Begin at the line that has "picture frame: present", stop after the line that has "wall art: present", and print exactly those lines from the records below, without any pictures.

- [Data supplied]:
•••••

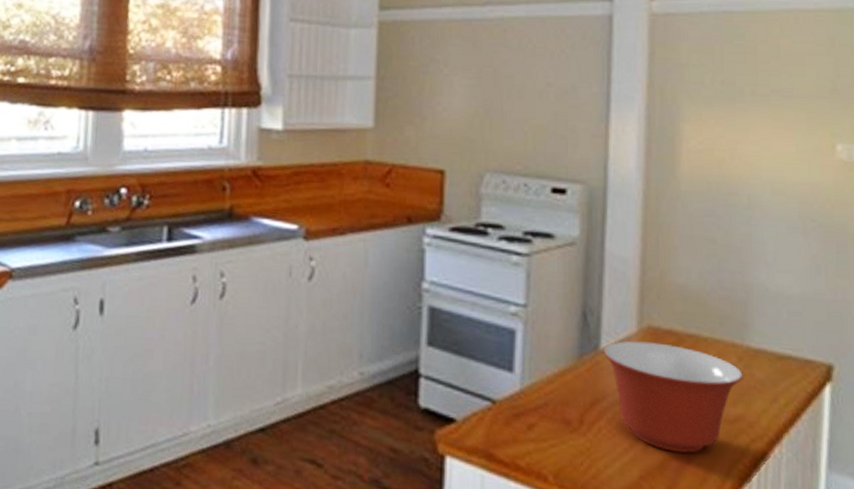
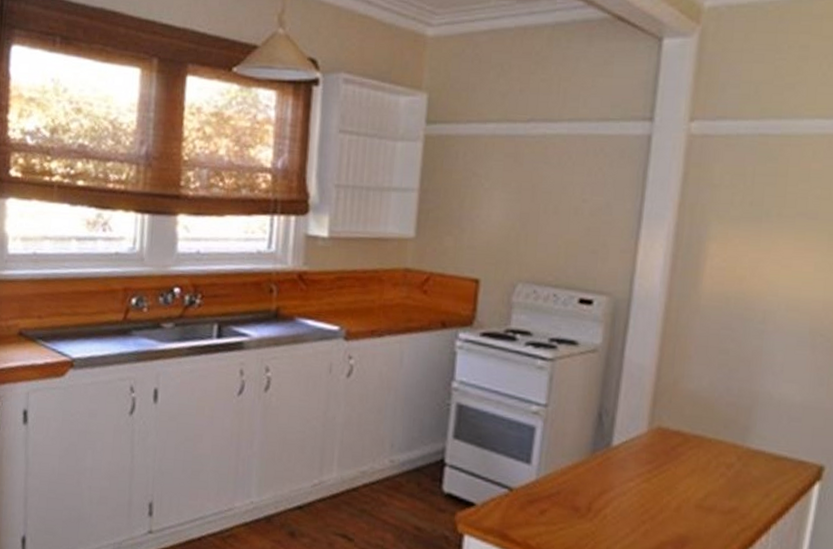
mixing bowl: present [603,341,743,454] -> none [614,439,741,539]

•••••

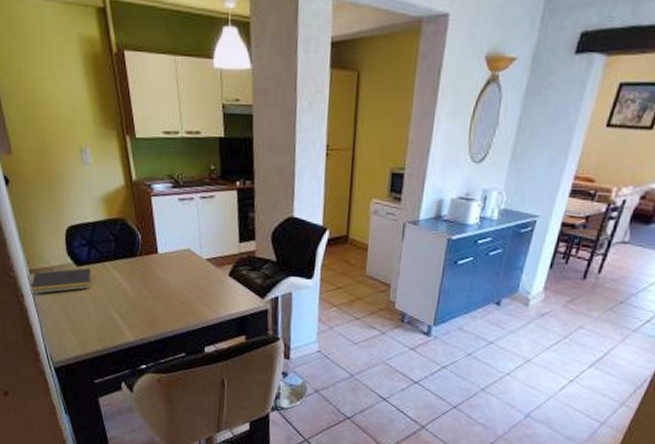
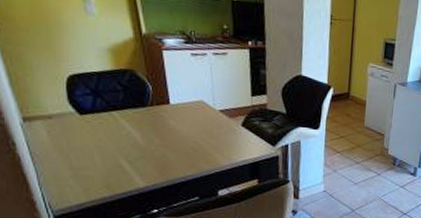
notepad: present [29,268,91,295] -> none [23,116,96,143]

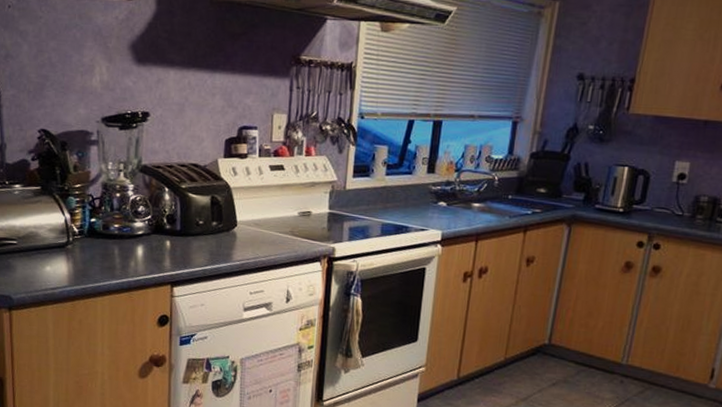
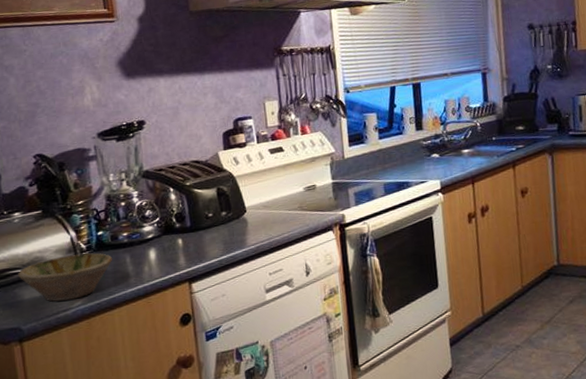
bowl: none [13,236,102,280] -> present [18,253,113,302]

•••••

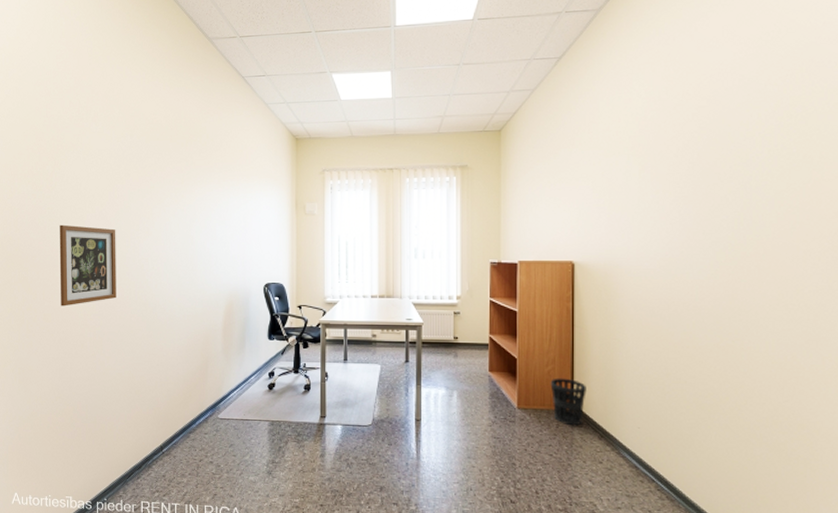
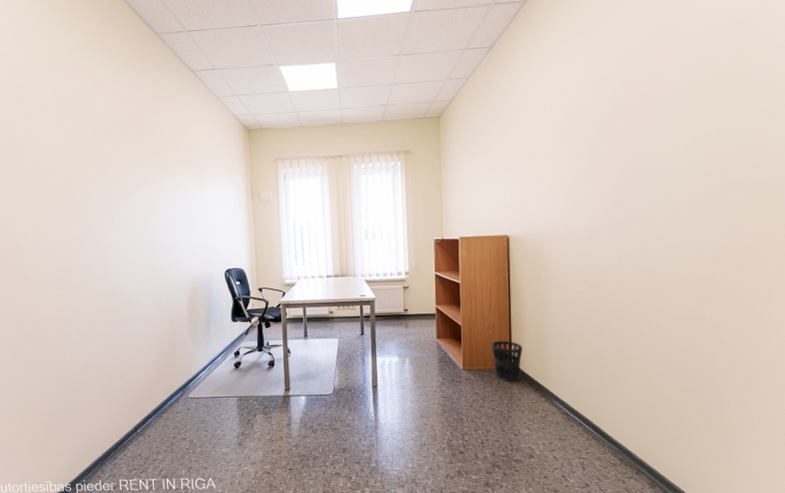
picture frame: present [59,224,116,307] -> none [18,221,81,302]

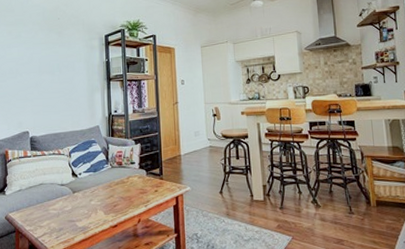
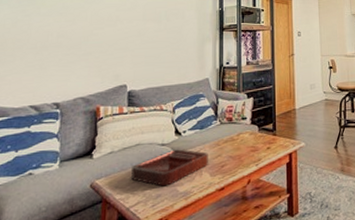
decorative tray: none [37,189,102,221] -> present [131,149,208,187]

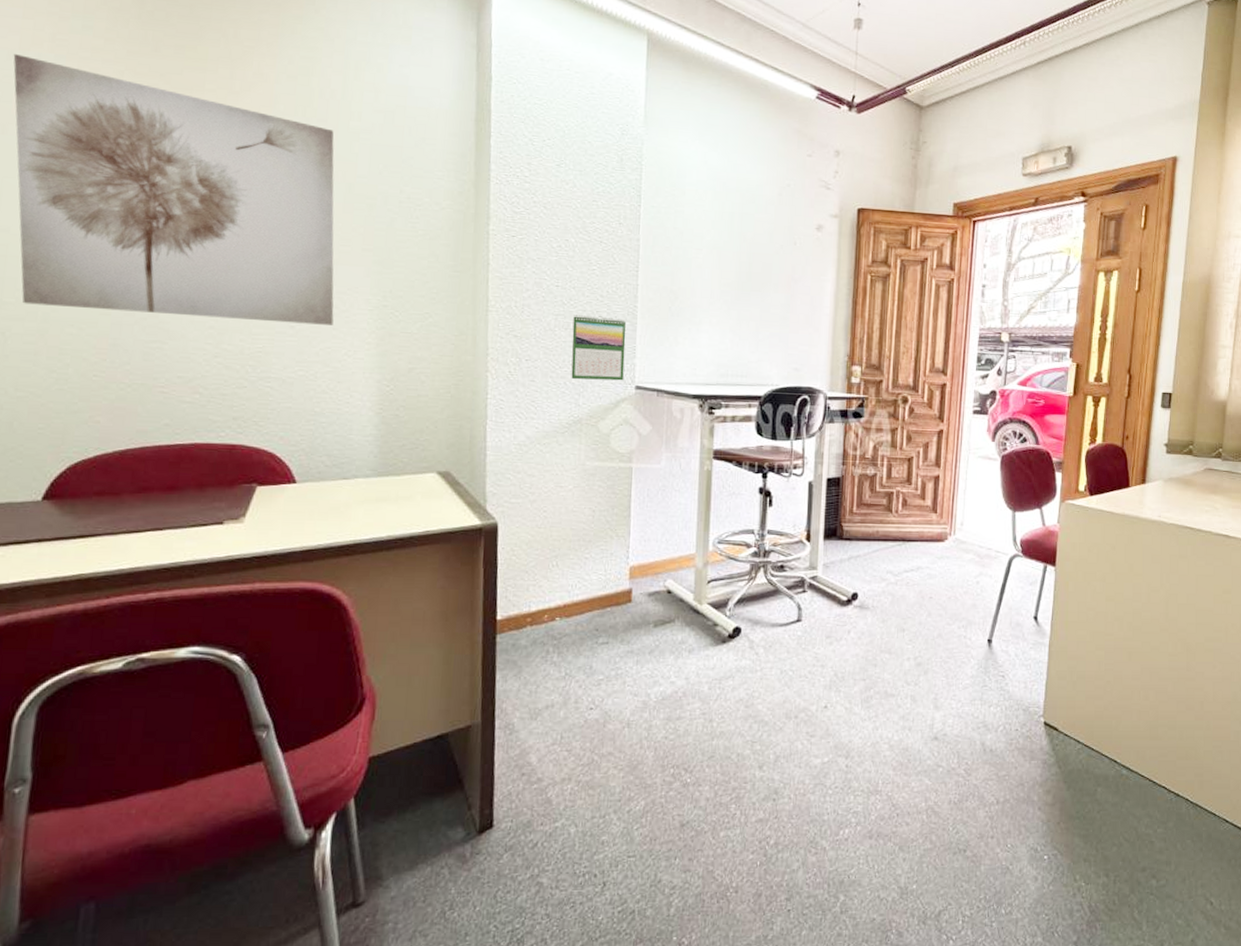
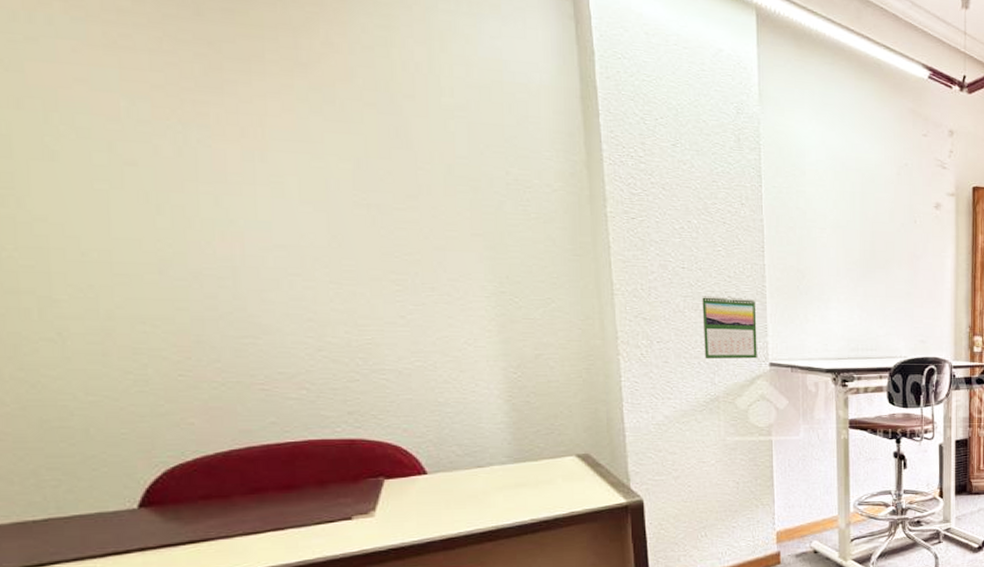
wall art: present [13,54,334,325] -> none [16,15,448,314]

•••••

- [Finished task]:
picture frame: present [59,224,116,307] -> none [18,221,81,302]

decorative tray: none [37,189,102,221] -> present [131,149,208,187]

wall art: present [13,54,334,325] -> none [16,15,448,314]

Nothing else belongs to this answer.